Dataset listing:
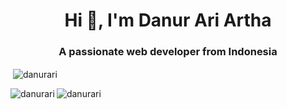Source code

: <h1 align="center">Hi 👋, I'm Danur Ari Artha</h1>
<h3 align="center">A passionate web developer from Indonesia</h3>

<p>&nbsp;<img align="center" src="https://github-readme-stats.vercel.app/api?username=danurari&show_icons=true&locale=en" alt="danurari" /></p>
<p><img align="left" src="https://github-readme-stats.vercel.app/api/top-langs?username=danurari&show_icons=true&locale=en&layout=compact" alt="danurari" /></p>
<p><img align="center" src="https://github-readme-streak-stats.herokuapp.com/?user=danurari&" alt="danurari" /></p>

■ To-do item
Copy out the entire listing above verbatim, leaving out the pictures.

■ Written response
Source code

: <h1 align="center">Hi 👋, I'm Danur Ari Artha</h1>
<h3 align="center">A passionate web developer from Indonesia</h3>

<p>&nbsp;<img align="center" src="https://github-readme-stats.vercel.app/api?username=danurari&show_icons=true&locale=en" alt="danurari" /></p>
<p><img align="left" src="https://github-readme-stats.vercel.app/api/top-langs?username=danurari&show_icons=true&locale=en&layout=compact" alt="danurari" /></p>
<p><img align="center" src="https://github-readme-streak-stats.herokuapp.com/?user=danurari&" alt="danurari" /></p>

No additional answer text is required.